CONSIGNE A: Selon le texte à analyser, quel vin Guérin débouche-t-il ?

Plop ! fait le bouchon du chablis lorsque Guérin la débouche, du geste agile conféré par l’habitude. Plop ! fait Guérin pour l’accompagner. Et Antoine sourit. Antoine aime ce rituel qui donne un parfum familier à sa descente aux enfers. Et, comme il vide les bouteilles avec Guérin, il se regarde, il se voit faire d’un œil détaché. Car ça fait longtemps qu’Antoine ne se rappelle plus ses actes. Non, il se voit les accomplir, spectateur extérieur et déshumanisé, qui observe d’un œil amorphe les petites anecdotes et grandes expériences qui composent sa vie en lambeaux.

CONSIGNE B: Restituez sous forme de liste JSON de chaînes, à raison d'une chaîne par ligne et en omettant les lignes vides, tout le listing depuis son début jusqu'à la ligne contenant « Зубные щетки Орал Би: обзор и », celle-ci comprise.

LISTING DE DONNÉES:
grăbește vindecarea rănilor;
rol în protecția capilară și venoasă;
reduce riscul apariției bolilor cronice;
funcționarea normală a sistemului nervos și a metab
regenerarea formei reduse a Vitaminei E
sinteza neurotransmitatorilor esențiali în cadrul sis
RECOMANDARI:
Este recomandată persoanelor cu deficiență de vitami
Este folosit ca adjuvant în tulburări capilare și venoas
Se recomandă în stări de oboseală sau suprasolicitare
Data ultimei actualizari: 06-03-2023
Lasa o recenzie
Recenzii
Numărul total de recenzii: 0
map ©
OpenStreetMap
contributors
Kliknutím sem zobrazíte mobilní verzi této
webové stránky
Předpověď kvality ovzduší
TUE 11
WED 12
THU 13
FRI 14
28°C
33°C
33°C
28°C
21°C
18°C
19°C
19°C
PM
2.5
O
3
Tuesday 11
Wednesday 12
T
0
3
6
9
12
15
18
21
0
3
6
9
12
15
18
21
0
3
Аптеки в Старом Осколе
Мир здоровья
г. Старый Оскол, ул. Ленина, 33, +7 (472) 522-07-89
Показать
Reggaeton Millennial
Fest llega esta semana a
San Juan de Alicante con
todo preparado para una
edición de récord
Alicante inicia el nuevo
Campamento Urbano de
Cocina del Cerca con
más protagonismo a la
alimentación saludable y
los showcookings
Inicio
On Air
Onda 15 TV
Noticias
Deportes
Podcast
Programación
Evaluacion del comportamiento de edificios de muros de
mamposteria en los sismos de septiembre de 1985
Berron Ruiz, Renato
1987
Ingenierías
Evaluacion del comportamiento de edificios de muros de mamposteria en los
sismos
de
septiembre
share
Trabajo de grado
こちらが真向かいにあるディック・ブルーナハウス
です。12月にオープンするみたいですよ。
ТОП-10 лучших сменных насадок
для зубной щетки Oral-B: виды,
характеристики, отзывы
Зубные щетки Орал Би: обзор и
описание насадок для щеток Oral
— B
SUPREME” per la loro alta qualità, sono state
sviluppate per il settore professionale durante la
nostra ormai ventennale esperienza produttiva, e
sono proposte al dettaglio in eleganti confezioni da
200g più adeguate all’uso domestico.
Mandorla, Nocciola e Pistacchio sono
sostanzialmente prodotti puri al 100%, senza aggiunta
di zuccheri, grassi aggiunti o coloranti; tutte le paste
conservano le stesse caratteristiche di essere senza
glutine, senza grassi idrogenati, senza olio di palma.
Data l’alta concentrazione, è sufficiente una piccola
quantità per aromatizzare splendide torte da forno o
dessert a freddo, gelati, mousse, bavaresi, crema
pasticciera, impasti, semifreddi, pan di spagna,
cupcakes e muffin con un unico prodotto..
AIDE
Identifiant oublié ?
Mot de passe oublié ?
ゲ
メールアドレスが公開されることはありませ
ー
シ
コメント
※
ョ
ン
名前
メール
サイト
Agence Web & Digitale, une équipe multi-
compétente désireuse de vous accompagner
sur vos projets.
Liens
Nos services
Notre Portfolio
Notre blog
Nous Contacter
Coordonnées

RÉSULTAT OBTENU A: Du chablis.

RÉSULTAT OBTENU B:
[
  "grăbește vindecarea rănilor;",
  "rol în protecția capilară și venoasă;",
  "reduce riscul apariției bolilor cronice;",
  "funcționarea normală a sistemului nervos și a metab",
  "regenerarea formei reduse a Vitaminei E",
  "sinteza neurotransmitatorilor esențiali în cadrul sis",
  "RECOMANDARI:",
  "Este recomandată persoanelor cu deficiență de vitami",
  "Este folosit ca adjuvant în tulburări capilare și venoas",
  "Se recomandă în stări de oboseală sau suprasolicitare",
  "Data ultimei actualizari: 06-03-2023",
  "Lasa o recenzie",
  "Recenzii",
  "Numărul total de recenzii: 0",
  "map ©",
  "OpenStreetMap",
  "contributors",
  "Kliknutím sem zobrazíte mobilní verzi této",
  "webové stránky",
  "Předpověď kvality ovzduší",
  "TUE 11",
  "WED 12",
  "THU 13",
  "FRI 14",
  "28°C",
  "33°C",
  "33°C",
  "28°C",
  "21°C",
  "18°C",
  "19°C",
  "19°C",
  "PM",
  "2.5",
  "O",
  "3",
  "Tuesday 11",
  "Wednesday 12",
  "T",
  "0",
  "3",
  "6",
  "9",
  "12",
  "15",
  "18",
  "21",
  "0",
  "3",
  "6",
  "9",
  "12",
  "15",
  "18",
  "21",
  "0",
  "3",
  "Аптеки в Старом Осколе",
  "Мир здоровья",
  "г. Старый Оскол, ул. Ленина, 33, +7 (472) 522-07-89",
  "Показать",
  "Reggaeton Millennial",
  "Fest llega esta semana a",
  "San Juan de Alicante con",
  "todo preparado para una",
  "edición de récord",
  "Alicante inicia el nuevo",
  "Campamento Urbano de",
  "Cocina del Cerca con",
  "más protagonismo a la",
  "alimentación saludable y",
  "los showcookings",
  "Inicio",
  "On Air",
  "Onda 15 TV",
  "Noticias",
  "Deportes",
  "Podcast",
  "Programación",
  "Evaluacion del comportamiento de edificios de muros de",
  "mamposteria en los sismos de septiembre de 1985",
  "Berron Ruiz, Renato",
  "1987",
  "Ingenierías",
  "Evaluacion del comportamiento de edificios de muros de mamposteria en los",
  "sismos",
  "de",
  "septiembre",
  "share",
  "Trabajo de grado",
  "こちらが真向かいにあるディック・ブルーナハウス",
  "です。12月にオープンするみたいですよ。",
  "ТОП-10 лучших сменных насадок",
  "для зубной щетки Oral-B: виды,",
  "характеристики, отзывы",
  "Зубные щетки Орал Би: обзор и"
]